*** Opening of INPUT DATA ***

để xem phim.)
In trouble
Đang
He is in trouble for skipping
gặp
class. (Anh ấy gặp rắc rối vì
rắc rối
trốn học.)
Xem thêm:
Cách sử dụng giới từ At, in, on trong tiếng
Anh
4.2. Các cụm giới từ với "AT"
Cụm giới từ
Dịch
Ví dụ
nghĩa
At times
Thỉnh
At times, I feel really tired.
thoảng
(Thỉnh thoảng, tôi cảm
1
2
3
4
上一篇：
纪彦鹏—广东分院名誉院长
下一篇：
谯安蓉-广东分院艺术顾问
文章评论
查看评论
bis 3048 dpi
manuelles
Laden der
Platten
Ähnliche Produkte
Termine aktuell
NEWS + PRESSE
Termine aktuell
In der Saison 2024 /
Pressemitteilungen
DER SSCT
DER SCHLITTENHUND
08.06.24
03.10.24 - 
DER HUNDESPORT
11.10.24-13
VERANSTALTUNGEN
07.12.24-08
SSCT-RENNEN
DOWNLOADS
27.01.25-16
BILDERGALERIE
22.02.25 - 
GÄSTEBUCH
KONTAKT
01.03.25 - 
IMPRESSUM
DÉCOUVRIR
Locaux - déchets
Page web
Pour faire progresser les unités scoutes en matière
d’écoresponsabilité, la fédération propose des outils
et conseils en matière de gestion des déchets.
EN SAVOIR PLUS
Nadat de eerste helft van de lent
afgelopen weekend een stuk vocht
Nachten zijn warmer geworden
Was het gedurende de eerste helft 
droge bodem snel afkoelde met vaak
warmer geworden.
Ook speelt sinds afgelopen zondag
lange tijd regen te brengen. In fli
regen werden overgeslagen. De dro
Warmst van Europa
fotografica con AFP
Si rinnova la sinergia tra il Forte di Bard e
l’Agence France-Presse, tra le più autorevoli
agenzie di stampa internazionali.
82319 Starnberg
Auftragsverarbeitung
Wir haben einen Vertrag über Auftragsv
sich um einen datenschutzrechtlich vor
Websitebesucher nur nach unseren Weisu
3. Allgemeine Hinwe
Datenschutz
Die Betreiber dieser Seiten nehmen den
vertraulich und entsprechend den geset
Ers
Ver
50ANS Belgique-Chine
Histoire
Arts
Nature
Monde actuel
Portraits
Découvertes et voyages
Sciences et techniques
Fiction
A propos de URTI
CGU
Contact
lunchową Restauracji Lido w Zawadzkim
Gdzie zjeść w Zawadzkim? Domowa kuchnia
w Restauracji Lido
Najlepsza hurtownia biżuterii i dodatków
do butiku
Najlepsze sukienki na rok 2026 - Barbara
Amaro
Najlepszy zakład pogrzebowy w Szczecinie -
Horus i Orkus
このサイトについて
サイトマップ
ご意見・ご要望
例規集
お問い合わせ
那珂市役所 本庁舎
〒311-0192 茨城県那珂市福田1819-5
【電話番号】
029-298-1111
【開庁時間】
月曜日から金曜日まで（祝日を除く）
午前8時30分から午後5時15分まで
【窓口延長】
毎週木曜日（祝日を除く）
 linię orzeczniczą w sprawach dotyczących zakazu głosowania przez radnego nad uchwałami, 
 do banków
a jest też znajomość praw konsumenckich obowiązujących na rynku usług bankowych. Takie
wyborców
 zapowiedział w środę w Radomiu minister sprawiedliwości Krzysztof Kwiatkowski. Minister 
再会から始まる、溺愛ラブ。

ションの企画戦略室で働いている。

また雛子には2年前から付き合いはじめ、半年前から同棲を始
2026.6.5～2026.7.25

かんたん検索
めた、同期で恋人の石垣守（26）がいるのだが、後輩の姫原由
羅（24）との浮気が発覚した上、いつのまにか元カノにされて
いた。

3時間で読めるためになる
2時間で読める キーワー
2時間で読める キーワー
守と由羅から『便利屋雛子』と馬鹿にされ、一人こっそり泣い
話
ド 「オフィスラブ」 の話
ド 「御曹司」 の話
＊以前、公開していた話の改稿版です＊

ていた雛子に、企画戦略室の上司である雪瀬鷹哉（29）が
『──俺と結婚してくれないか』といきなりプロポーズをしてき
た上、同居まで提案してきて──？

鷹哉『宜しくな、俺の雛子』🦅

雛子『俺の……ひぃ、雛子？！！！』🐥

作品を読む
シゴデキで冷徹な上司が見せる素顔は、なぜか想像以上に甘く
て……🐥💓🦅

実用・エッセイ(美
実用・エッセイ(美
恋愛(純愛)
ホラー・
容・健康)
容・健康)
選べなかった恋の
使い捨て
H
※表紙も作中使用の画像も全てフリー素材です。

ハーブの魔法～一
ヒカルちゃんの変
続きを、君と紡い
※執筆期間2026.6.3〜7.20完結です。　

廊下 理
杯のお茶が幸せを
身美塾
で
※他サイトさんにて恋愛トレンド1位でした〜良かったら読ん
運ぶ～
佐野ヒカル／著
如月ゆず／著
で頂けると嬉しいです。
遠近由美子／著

*** Close of INPUT DATA ***

**WHAT IS BEING ASKED**:
Please copy only the lines from the one with "ていた雛子に、企画戦略室の上司である雪瀬鷹哉（29）が" through the final line of the records above, both ends included.

**FINISHED EXERCISE**:
ていた雛子に、企画戦略室の上司である雪瀬鷹哉（29）が
『──俺と結婚してくれないか』といきなりプロポーズをしてき
た上、同居まで提案してきて──？

鷹哉『宜しくな、俺の雛子』🦅

雛子『俺の……ひぃ、雛子？！！！』🐥

作品を読む
シゴデキで冷徹な上司が見せる素顔は、なぜか想像以上に甘く
て……🐥💓🦅

実用・エッセイ(美
実用・エッセイ(美
恋愛(純愛)
ホラー・
容・健康)
容・健康)
選べなかった恋の
使い捨て
H
※表紙も作中使用の画像も全てフリー素材です。

ハーブの魔法～一
ヒカルちゃんの変
続きを、君と紡い
※執筆期間2026.6.3〜7.20完結です。　

廊下 理
杯のお茶が幸せを
身美塾
で
※他サイトさんにて恋愛トレンド1位でした〜良かったら読ん
運ぶ～
佐野ヒカル／著
如月ゆず／著
で頂けると嬉しいです。
遠近由美子／著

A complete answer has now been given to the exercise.